Of the records that follow, copy only the lines from the line containing "(at 55.7614 -26.8326))" to the line containing "35.8 -16.8729 -90))", both included, exactly as written.

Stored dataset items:
◆ ◆ ◆

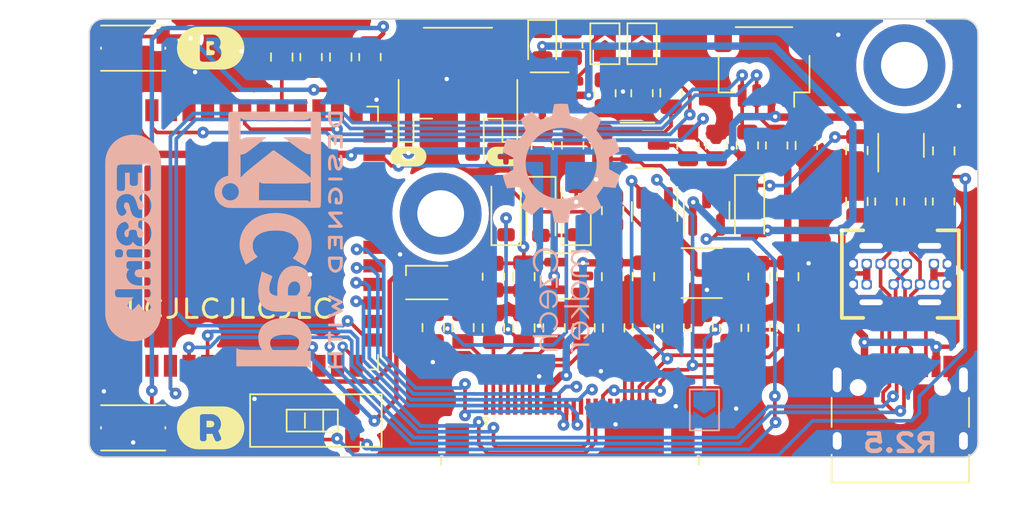
<source format=kicad_pcb>
(kicad_pcb (version 20221018) (generator pcbnew)

  (general
    (thickness 1.6)
  )

  (paper "A4")
  (layers
    (0 "F.Cu" signal)
    (31 "B.Cu" signal)
    (34 "B.Paste" user)
    (35 "F.Paste" user)
    (36 "B.SilkS" user "B.Silkscreen")
    (37 "F.SilkS" user "F.Silkscreen")
    (38 "B.Mask" user)
    (39 "F.Mask" user)
    (40 "Dwgs.User" user "User.Drawings")
    (43 "Eco2.User" user "User.Eco2")
    (44 "Edge.Cuts" user)
    (45 "Margin" user)
    (46 "B.CrtYd" user "B.Courtyard")
    (47 "F.CrtYd" user "F.Courtyard")
    (48 "B.Fab" user)
    (49 "F.Fab" user)
    (56 "User.7" user)
    (57 "User.8" user)
    (58 "User.9" user)
  )

  (setup
    (stackup
      (layer "F.SilkS" (type "Top Silk Screen"))
      (layer "F.Paste" (type "Top Solder Paste"))
      (layer "F.Mask" (type "Top Solder Mask") (thickness 0.01))
      (layer "F.Cu" (type "copper") (thickness 0.035))
      (layer "dielectric 1" (type "core") (thickness 1.51) (material "FR4") (epsilon_r 4.5) (loss_tangent 0.02))
      (layer "B.Cu" (type "copper") (thickness 0.035))
      (layer "B.Mask" (type "Bottom Solder Mask") (thickness 0.01))
      (layer "B.Paste" (type "Bottom Solder Paste"))
      (layer "B.SilkS" (type "Bottom Silk Screen"))
      (copper_finish "None")
      (dielectric_constraints no)
    )
    (pad_to_mask_clearance 0)
    (grid_origin 0 -40)
    (pcbplotparams
      (layerselection 0x00010fc_ffffffff)
      (plot_on_all_layers_selection 0x0000000_00000000)
      (disableapertmacros false)
      (usegerberextensions false)
      (usegerberattributes true)
      (usegerberadvancedattributes true)
      (creategerberjobfile true)
      (dashed_line_dash_ratio 12.000000)
      (dashed_line_gap_ratio 3.000000)
      (svgprecision 4)
      (plotframeref false)
      (viasonmask false)
      (mode 1)
      (useauxorigin false)
      (hpglpennumber 1)
      (hpglpenspeed 20)
      (hpglpendiameter 15.000000)
      (dxfpolygonmode true)
      (dxfimperialunits true)
      (dxfusepcbnewfont true)
      (psnegative false)
      (psa4output false)
      (plotreference true)
      (plotvalue true)
      (plotinvisibletext false)
      (sketchpadsonfab false)
      (subtractmaskfromsilk false)
      (outputformat 1)
      (mirror false)
      (drillshape 1)
      (scaleselection 1)
      (outputdirectory "")
    )
  )

  (net 0 "")
  (net 1 "+5V")
  (net 2 "GND")
  (net 3 "+3V3")
  (net 4 "/IO38")
  (net 5 "Net-(Q4-G)")
  (net 6 "/EN")
  (net 7 "/3V3_EPD")
  (net 8 "Net-(J2-Pin_1)")
  (net 9 "Net-(J2-Pin_6)")
  (net 10 "Net-(J2-Pin_7)")
  (net 11 "Net-(D1-A)")
  (net 12 "/PREVGL")
  (net 13 "Net-(J2-Pin_5)")
  (net 14 "Net-(J2-Pin_21)")
  (net 15 "/PREVGH")
  (net 16 "Net-(J2-Pin_20)")
  (net 17 "/RESE")
  (net 18 "/BAT+")
  (net 19 "Net-(D5-K)")
  (net 20 "Net-(D4-K)")
  (net 21 "Net-(J1-CC1)")
  (net 22 "/D+")
  (net 23 "/D-")
  (net 24 "Net-(J1-CC2)")
  (net 25 "unconnected-(J2-Pin_24-Pad24)")
  (net 26 "/GDR")
  (net 27 "Net-(J2-Pin_3)")
  (net 28 "unconnected-(J2-Pin_19-Pad19)")
  (net 29 "unconnected-(J2-Pin_18-Pad18)")
  (net 30 "/P8")
  (net 31 "/IO6")
  (net 32 "/IO5")
  (net 33 "/IO10")
  (net 34 "/IO9")
  (net 35 "/IO12")
  (net 36 "/IO11")
  (net 37 "/IO3")
  (net 38 "/IO4")
  (net 39 "Net-(JP1-A)")
  (net 40 "Net-(JP1-B)")
  (net 41 "Net-(JP2-A)")
  (net 42 "Net-(Q4-D)")
  (net 43 "Net-(U3-STAT)")
  (net 44 "/IO0")
  (net 45 "/IO7")
  (net 46 "/IO15")
  (net 47 "/IO16")
  (net 48 "/IO18")
  (net 49 "/IO8")
  (net 50 "/IO17")
  (net 51 "/IO46")
  (net 52 "/IO21")
  (net 53 "/IO47")
  (net 54 "/IO48")
  (net 55 "/IO45")
  (net 56 "/IO39")
  (net 57 "/IO13")
  (net 58 "/IO14")
  (net 59 "/IO40")
  (net 60 "/IO41")
  (net 61 "/IO42")
  (net 62 "/IO44")
  (net 63 "unconnected-(U1-NC-Pad28)")
  (net 64 "unconnected-(U1-NC-Pad29)")
  (net 65 "unconnected-(U1-NC-Pad30)")
  (net 66 "/IO43")
  (net 67 "/IO2")
  (net 68 "/IO1")
  (net 69 "Net-(SW3-B)")
  (net 70 "unconnected-(U2-NC-Pad4)")
  (net 71 "unconnected-(J1-SBU1-PadA8)")
  (net 72 "unconnected-(J1-SBU2-PadB8)")
  (net 73 "unconnected-(D6-DOUT-Pad2)")
  (net 74 "Net-(D2-K)")
  (net 75 "Net-(JP3-A)")

  (footprint "Jumper:SolderJumper-2_P1.3mm_Open_TrianglePad1.0x1.5mm" (layer "F.Cu") (at 37.810034 -28.30244 90))

  (footprint "Resistor_SMD:R_0805_2012Metric" (layer "F.Cu") (at 58.442411 -17.5006 90))

  (footprint "Capacitor_SMD:C_0805_2012Metric" (layer "F.Cu") (at 52.5102 -17.5006 90))

  (footprint "Resistor_SMD:R_0805_2012Metric" (layer "F.Cu") (at 37.810034 -24.913704 90))

  (footprint "MountingHole:MountingHole_3.2mm_M3_DIN965_Pad" (layer "F.Cu") (at 55.7614 -26.8326))

  (footprint "Capacitor_SMD:C_0805_2012Metric" (layer "F.Cu") (at 37.9052 -8.8456 90))

  (footprint "Diode_SMD:D_SOD-123" (layer "F.Cu") (at 33.3078 -16.8729 90))

  (footprint "Connector_JST:JST_SH_SM04B-SRSS-TB_1x04-1MP_P1.00mm_Horizontal" (layer "F.Cu") (at 46.1602 -26.7564 180))

  (footprint "Diode_SMD:D_0805_2012Metric" (layer "F.Cu") (at 30.981917 -28.240302 -90))

  (footprint "Resistor_SMD:R_0805_2012Metric" (layer "F.Cu") (at 35.272014 -24.913704 90))

  (footprint "Resistor_SMD:R_0805_2012Metric" (layer "F.Cu") (at 19.2 -27.3914 90))

  (footprint "Capacitor_SMD:C_0805_2012Metric" (layer "F.Cu") (at 35.8732 -8.8456 90))

  (footprint "Capacitor_SMD:C_0805_2012Metric" (layer "F.Cu") (at 23.5288 -8.8646 90))

  (footprint "Capacitor_SMD:C_0805_2012Metric" (layer "F.Cu") (at 37.9052 -12.3546 -90))

  (footprint "Capacitor_SMD:C_0805_2012Metric" (layer "F.Cu") (at 49.0558 -21.337399 -90))

  (footprint "Resistor_SMD:R_0805_2012Metric" (layer "F.Cu") (at 35.1028 -21.341194 -90))

  (footprint "Resistor_SMD:R_0805_2012Metric" (layer "F.Cu") (at 45.82 -12.3546 -90))

  (footprint "Resistor_SMD:R_0805_2012Metric" (layer "F.Cu") (at 41.92 -8.8456 90))

  (footprint "Capacitor_SMD:C_0805_2012Metric" (layer "F.Cu") (at 31.792 -8.8456 90))

  (footprint "Connector_FFC-FPC:TE_2-1734839-4_1x24-1MP_P0.5mm_Horizontal" (layer "F.Cu") (at 32.887 -2.105))

  (footprint "dronecz:USB_C_Receptacle_HRO_TYPE-C-31-M-15" (layer "F.Cu") (at 55.482 -12.529 90))

  (footprint "Capacitor_SMD:C_0805_2012Metric" (layer "F.Cu") (at 35.8 -16.8729 -90))

  (footprint "Resistor_SMD:R_0805_2012Metric" (layer "F.Cu") (at 45.0172 -21.337399 -90))

  (footprint "Capacitor_SMD:C_0805_2012Metric" (layer "F.Cu") (at 58.4538 -20.9652 90))

  (footprint "Capacitor_SMD:C_0805_2012Metric" (layer "F.Cu") (at 17.2 -27.3914 90))

  (footprint "kibuzzard-64921EFB" (layer "F.Cu") (at 28.5 -20.5842))

  (footprint "Capacitor_SMD:C_0805_2012Metric" (layer "F.Cu") (at 29.7264 -8.8456 90))

  (footprint "Resistor_SMD:R_0805_2012Metric" (layer "F.Cu") (at 47.0238 -21.337399 -90))

  (footprint "Capacitor_SMD:C_0805_2012Metric" (layer "F.Cu") (at 39.797574 -24.93717 90))

  (footprint "MountingHole:MountingHole_3.2mm_M3_DIN965_Pad" (layer "F.Cu") (at 24.0368 -16.6726))

  (footprint "Resistor_SMD:R_0805_2012Metric" (layer "F.Cu") (at 43.87 -8.8456 90))

  (footprint "kibuzzard-649216A2" (layer "F.Cu") (at 8.3 -2))

  (footprint "kibuzzard-649216B3" (layer "F.Cu") (at 8.3 -28))

  (footprint "Capacitor_SMD:C_0805_2012Metric" (layer "F.Cu") (at 27.6436 -8.8456 90))

  (footprint "Button_Switch_SMD:SW_Push_1P1T_NO_CK_KMR2" (layer "F.Cu") (at 3 -2))

  (footprint "Connector_USB:USB_C_Receptacle_HRO_TYPE-C-31-M-12" (layer "F.Cu") (at 55.482 -2.159))

  (footprint "kibuzzard-64921EEB" (layer "F.Cu") (at 21.827 -20.5842))

  (footprint "Package_TO_SOT_SMD:SOT-23" (layer "F.Cu") (at 38.67 -16.81 -90))

  (footprint "Capacitor_SMD:C_0805_2012Metric" (layer "F.Cu") (at 30.989523 -21.340872 -90))

  (footprint "Diode_SMD:D_SOD-123" (layer "F.Cu") (at 45.17 -16.95 -90))

  (footprint "Capacitor_SMD:C_0805_2012Metric" (layer "F.Cu") (at 13.1656 -27.3914 90))

  (footprint "dronecz:JS202011JCQN" (layer "F.Cu") (at 15.5 -2.5 180))

  (footprint "Resistor_SMD:R_0805_2012Metric" (layer "F.Cu") (at 54.500521 -17.495809 -90))

  (footprint "Capacitor_SMD:C_0805_2012Metric" (layer "F.Cu") (at 33.8412 -8.8456 90))

  (footprint "Capacitor_SMD:C_0805_2012Metric" (layer "F.Cu") (at 47.78 -12.3546 -90))

  (footprint "LED_SMD:LED_WS2812B-2020_PLCC4_2.0x2.0mm" (layer "F.Cu") (at 23.085 -11.95))

  (footprint "Package_TO_SOT_SMD:SOT-23-5" (layer "F.Cu") (at 55.5328 -21.3462 90))

  (footprint "Jumper:SolderJumper-2_P1.3mm_Open_TrianglePad1.0x1.5mm" (layer "F.Cu") (at 35.272014 -28.30244 90))

  (footprint "Capacitor_SMD:C_0805_2012Metric" (layer "F.Cu") (at 35.8 -12.3546 -90))

  (footprint "Package_TO_SOT_SMD:SOT-23" (layer "F.Cu") (at 38.010637 -21.343029))

  (footprint "Resistor_SMD:R_0805_2012Metric" (layer "F.Cu") (at 47.78 -8.8456 90))

  (footprint "ESP32_libraries:ESP32-S3-WROOM-2" locked (layer "F.Cu")
    (tstamp d0bd4c0b-2973-4f94-abb8-7fbb80a65f8b)
    (at 10 -15 90)
    (descr "ESP32-S3-WROOM-2 is a powerful, generic Wi-Fi + Bluetooth LE MCU modules that have Dual core CPU , a rich set of peripherals, provides acceleration for neural network computing and signal processing workloads. They are an ideal choice for a wide variety of application scenarios related to AI + Internet of Things (AIoT), such as wake word detection and speech commands recognition , face detection and recognition, smart home, smart appliance, smart control panel, smart speaker etc.")
    (tags "esp32-s3")
    (property "Sheetfile" "ES3ink.kicad_sch")
    (property "Sheetname" "")
    (property "ki_description" "2.4 GHz WiFi (802.11 b/g/n) and Bluetooth ® 5 (LE) module Built around ESP32S3 series of SoCs, Xtensa ® dualcore 32bit LX7 microprocessor Flash up to 16 MB, PSRAM up to 8 MB 36 GPIOs, rich set of peripherals Onboard PCB antenna")
    (path "/855b3e58-3533-4034-9872-99f48579162b")
    (attr smd)
    (fp_text reference "U1" (at 0 -17.05 90) (layer "F.SilkS") hide
        (effects (font (size 1 1) (thickness 0.15)))
      (tstamp e9d642f9-8756-4467-85cf-97c587d870fa)
    )
    (fp_text value "ESP32-S3-WROOM-2" (at 0 12 90) (layer "F.Fab") hide
        (effects (font (s
... [959743 chars truncated]
</source>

◆ ◆ ◆

> [Task result]
  (footprint "MountingHole:MountingHole_3.2mm_M3_DIN965_Pad" (layer "F.Cu") (at 55.7614 -26.8326))

  (footprint "Capacitor_SMD:C_0805_2012Metric" (layer "F.Cu") (at 37.9052 -8.8456 90))

  (footprint "Diode_SMD:D_SOD-123" (layer "F.Cu") (at 33.3078 -16.8729 90))

  (footprint "Connector_JST:JST_SH_SM04B-SRSS-TB_1x04-1MP_P1.00mm_Horizontal" (layer "F.Cu") (at 46.1602 -26.7564 180))

  (footprint "Diode_SMD:D_0805_2012Metric" (layer "F.Cu") (at 30.981917 -28.240302 -90))

  (footprint "Resistor_SMD:R_0805_2012Metric" (layer "F.Cu") (at 35.272014 -24.913704 90))

  (footprint "Resistor_SMD:R_0805_2012Metric" (layer "F.Cu") (at 19.2 -27.3914 90))

  (footprint "Capacitor_SMD:C_0805_2012Metric" (layer "F.Cu") (at 35.8732 -8.8456 90))

  (footprint "Capacitor_SMD:C_0805_2012Metric" (layer "F.Cu") (at 23.5288 -8.8646 90))

  (footprint "Capacitor_SMD:C_0805_2012Metric" (layer "F.Cu") (at 37.9052 -12.3546 -90))

  (footprint "Capacitor_SMD:C_0805_2012Metric" (layer "F.Cu") (at 49.0558 -21.337399 -90))

  (footprint "Resistor_SMD:R_0805_2012Metric" (layer "F.Cu") (at 35.1028 -21.341194 -90))

  (footprint "Resistor_SMD:R_0805_2012Metric" (layer "F.Cu") (at 45.82 -12.3546 -90))

  (footprint "Resistor_SMD:R_0805_2012Metric" (layer "F.Cu") (at 41.92 -8.8456 90))

  (footprint "Capacitor_SMD:C_0805_2012Metric" (layer "F.Cu") (at 31.792 -8.8456 90))

  (footprint "Connector_FFC-FPC:TE_2-1734839-4_1x24-1MP_P0.5mm_Horizontal" (layer "F.Cu") (at 32.887 -2.105))

  (footprint "dronecz:USB_C_Receptacle_HRO_TYPE-C-31-M-15" (layer "F.Cu") (at 55.482 -12.529 90))

  (footprint "Capacitor_SMD:C_0805_2012Metric" (layer "F.Cu") (at 35.8 -16.8729 -90))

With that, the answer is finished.